(Beginning of INFORMATION PROVIDED)
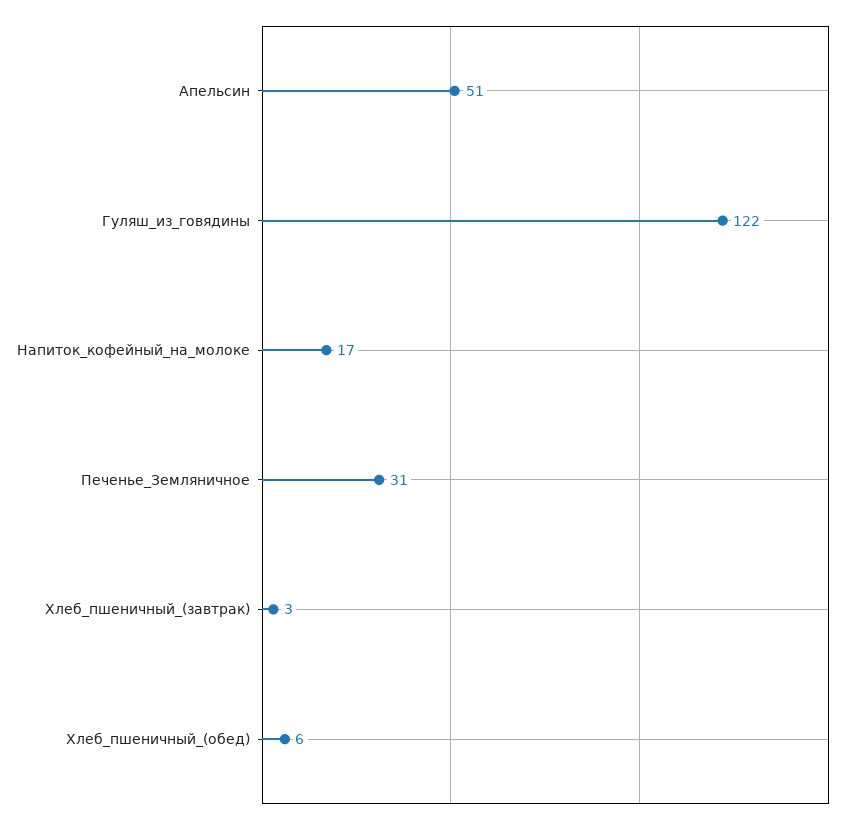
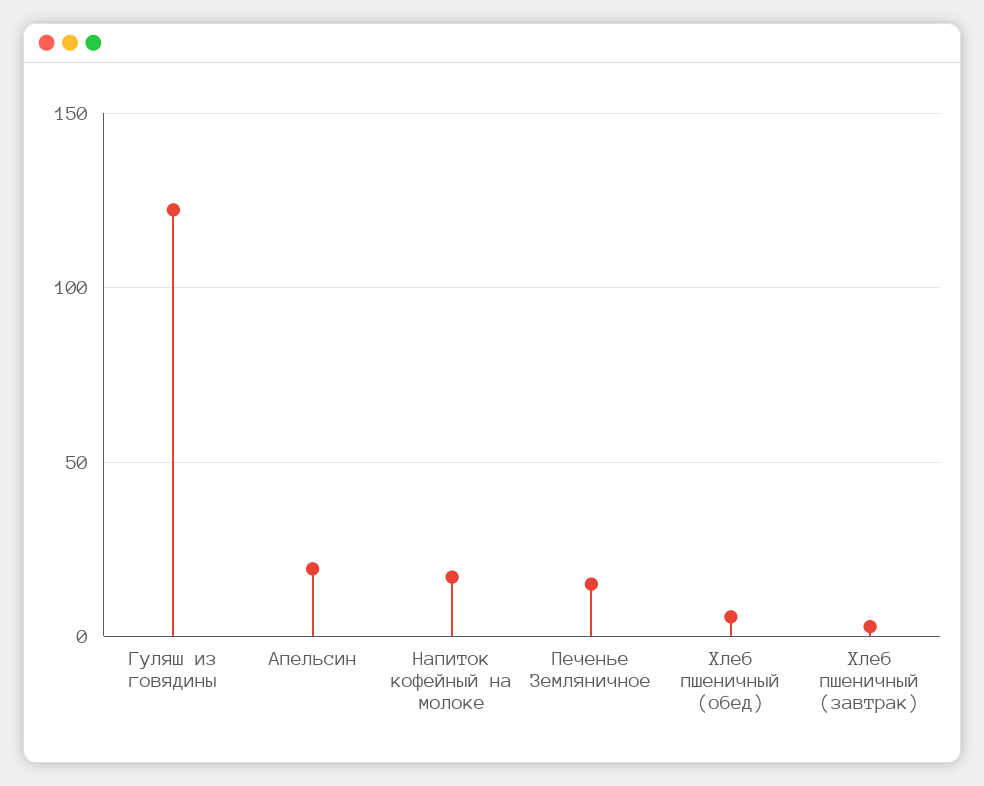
  {
-   "Апельсин": 51,
+   "Апельсин": 20,
    "Гуляш_из_говядины": 122,
    "Напиток_кофейный_на_молоке": 17,
-   "Печенье_Земляничное": 31,
+   "Печенье_Земляничное": 15,
    "Хлеб_пшеничный_(завтрак)": 3,
    "Хлеб_пшеничный_(обед)": 6
  }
(End of INFORMATION PROVIDED)
WHAT YOU NEED TO DO — The data above should be repeated in full and exactly, with no pictures carried over.

RESULT OF THIS EXERCISE —
  {
-   "Апельсин": 51,
+   "Апельсин": 20,
    "Гуляш_из_говядины": 122,
    "Напиток_кофейный_на_молоке": 17,
-   "Печенье_Земляничное": 31,
+   "Печенье_Земляничное": 15,
    "Хлеб_пшеничный_(завтрак)": 3,
    "Хлеб_пшеничный_(обед)": 6
  }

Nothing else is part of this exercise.